问题描述
从另一个我的问题开始,我昨天做了
starting by another my question I've done yesterday Pandas set value if all columns are equal in a dataframe
从@ anky_91解决方案开始,我正在研究类似的东西.如果所有列均相等,则不要放置1或-1,我想要更灵活的东西.实际上,如果(例如)列的70%百分比是1,对于相同但相反的条件,-1,而对于0,则我想要1.
Starting by @anky_91 solution I'm working on something similar.Instead of put 1 or -1 if all columns are equals I want something more flexible.

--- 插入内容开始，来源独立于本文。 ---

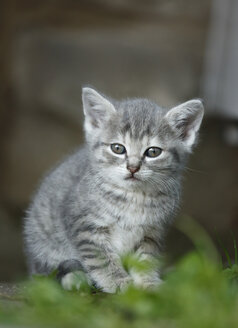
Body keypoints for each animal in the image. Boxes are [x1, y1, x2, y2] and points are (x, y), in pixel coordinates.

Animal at [23, 87, 204, 292]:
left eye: (153, 152)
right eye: (118, 148)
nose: (133, 167)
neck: (134, 197)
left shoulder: (152, 233)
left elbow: (146, 259)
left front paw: (148, 281)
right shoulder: (85, 227)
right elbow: (101, 258)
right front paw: (119, 282)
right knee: (47, 273)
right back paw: (74, 278)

In fact I want 1 if (for example) the 70% percentage of the columns are 1, -1 for the same but inverse condition and 0 else.
这就是我写的:
# Instead of using .all I use .sum to count the occurence of 1 and 0 for each row
m1 = local_df.eq(1).sum(axis=1)
m2 = local_df.eq(0).sum(axis=1)
# Debug print, it work
print(m1)
print(m2)
但是我不知道如何更改此部分:
But I don't know how to change this part:
local_df['enseamble'] = np.select([m1, m2], [1, -1], 0)
m = local_df.drop(local_df.columns.difference(['enseamble']), axis=1)
我用伪代码写我想要的东西:
I write in pseudo code what I want:
tot = m1 + m2
if m1 > m2
if(m1 * 100) / tot > 0.7 # simple percentage calculus
df['enseamble'] = 1
else if m2 > m1
if(m2 * 100) / tot > 0.7 # simple percentage calculus
df['enseamble'] = -1
else:
df['enseamble'] = 0
谢谢
这是预期输出的示例:
NET_0 NET_1 NET_2 NET_3 NET_4 NET_5 NET_6
date
2009-08-02 0 1 1 1 0 1
2009-08-03 1 0 0 0 1 0
2009-08-04 1 1 1 0 0 0
date enseamble
2009-08-02 1 # because 1 is more than 70%
2009-08-03 -1 # because 0 is more than 70%
2009-08-04 0 # because 0 and 1 are 50-50
推荐答案
您可以从以下条件中获取指定的输出:
You could obtain the specified output from the following conditions:
thr = 0.7
c1 = (df.eq(1).sum(1)/df.shape[1]).gt(thr)
c2 = (df.eq(0).sum(1)/df.shape[1]).gt(thr)
c2.astype(int).mul(-1).add(c1)
输出
2009-08-02 0
2009-08-03 0
2009-08-04 0
2009-08-05 0
2009-08-06 -1
2009-08-07 1
dtype: int64
或使用np.select:
pd.DataFrame(np.select([c1,c2], [1,-1], 0), index=df.index, columns=['result'])
result
2009-08-02 0
2009-08-03 0
2009-08-04 0
2009-08-05 0
2009-08-06 -1
2009-08-07 1
这篇关于如果数据框中的大多数列相等,则 pandas 设置值的文章就介绍到这了,希望我们推荐的答案对大家有所帮助,也希望大家多多支持!